Williams Northwest Pipeline, which owns the plant, is spending $69 million to repair damages on site, including a large storage tank punctured by shrapnel in the explosion shortly before 8:20 a.m. on March 31, 2014.
Natural gas from the damaged tank was emptied and transferred into a second undamaged tank, where it remains available for customers during peak wintertime demand. Michele Swaner, a spokeswoman for Williams Northwest based in Salt Lake City, said the damaged tank should be fixed by April and full operations resumed at the plant by November.
The Plymouth facility — located across the Columbia River from Umatilla — is used for storing of natural gas off the main Northwest pipeline. Gas is cooled into a liquid state at minus 260 degrees Fahrenheit, and held in the identical tanks until needed elsewhere throughout the region. Both tanks are capable of holding up to 14 million gallons of material.
With approximately 3,900 miles of transmission pipe, the Williams Northwest Pipeline is the main artery for carrying natural gas through Washington, Oregon, Idaho, Wyoming, Utah and Colorado.
Last year’s explosion forced residents living within a mile of the facility to evacuate their homes for more than a day while emergency responders dealt with the threat of leaking natural gas. Five employees were treated for injuries, including one who was sent to a Portland hospital with burns.
An investigation into the incident is now being led by the U.S. Department of Transportation’s Pipeline Hazardous Materials Safety Administration. Their findings will be made public once all the information is gathered, Swaner said.
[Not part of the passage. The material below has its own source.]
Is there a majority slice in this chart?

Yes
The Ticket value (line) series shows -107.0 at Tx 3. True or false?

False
It is not yet known whether the incident was accidental or caused by employee error. Based on those findings, Swaner said the company will take a closer look at procedures to see how they can avoid a similar event in the future.
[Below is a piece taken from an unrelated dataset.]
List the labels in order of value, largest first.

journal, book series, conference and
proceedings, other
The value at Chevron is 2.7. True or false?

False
“Until we really understand what happened at the facility, we don’t want to talk about procedures,” she said.
Company officials held a public meeting in Plymouth a week after the explosion, and Swaner said they hope to return by spring or summer with more information to share with the community. Prior to the blast, the Washington Utilities and Transportation Commission last inspected the Plymouth facility in November 2013 and reported no violations.
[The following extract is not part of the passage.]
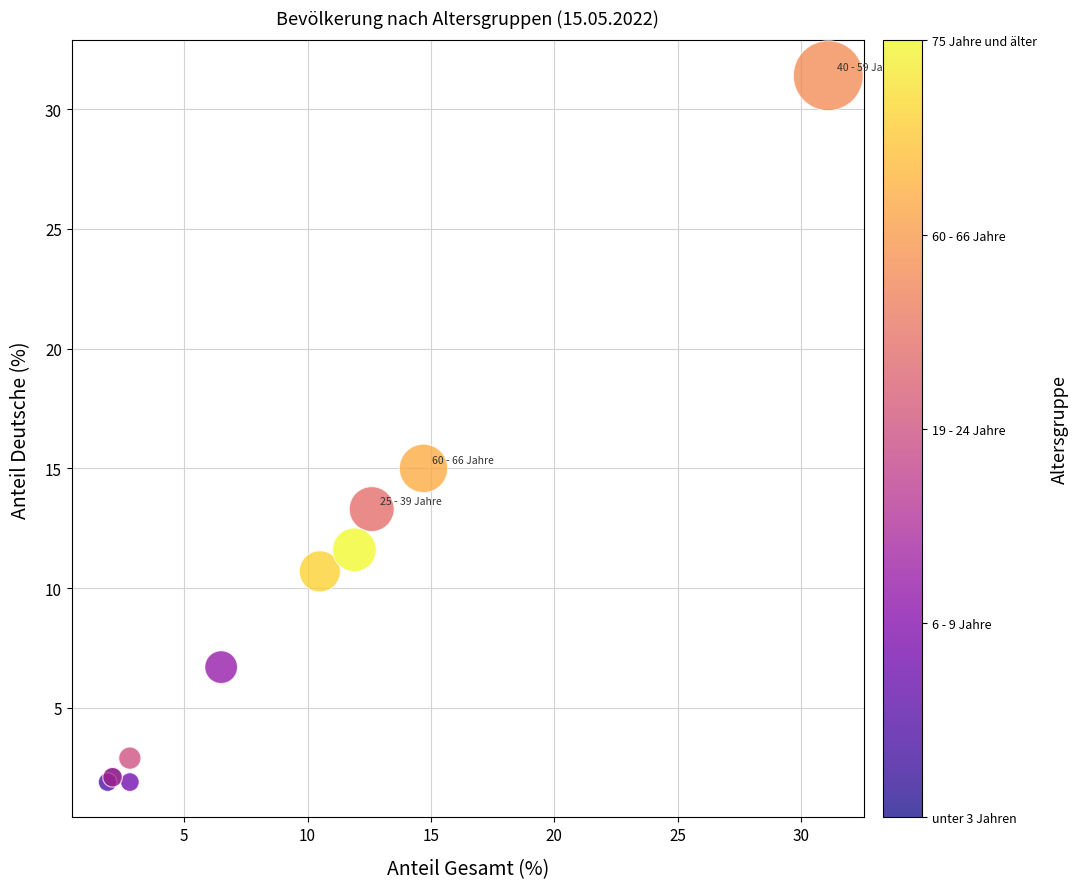

What Y value in the scatter plot is closest to 16?

15.0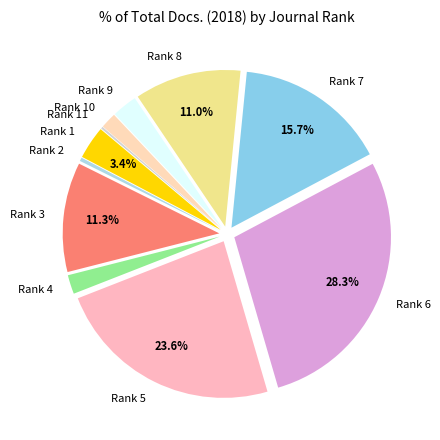

Do Rank 3 and Rank 7 together represent more than half of the pie?

No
Swaner said the company takes safety very seriously, although they dealt with a number of dangerous mishaps in 2014. Those included Plymouth, a pipeline explosion in West Virginia and gas plant explosion in Opal, Wyoming.
“These are things we don’t want to happen,” Swaner said. “We do look at our safety record, but we have to understand why we’re having these incidents.”
Williams Northwest filed notification with the Federal Energy Regulatory Commission on July 2, 2014, of its plans to repair the Plymouth facility in three phases. Most structures have already been repaired, and Swaner said employees are back to work.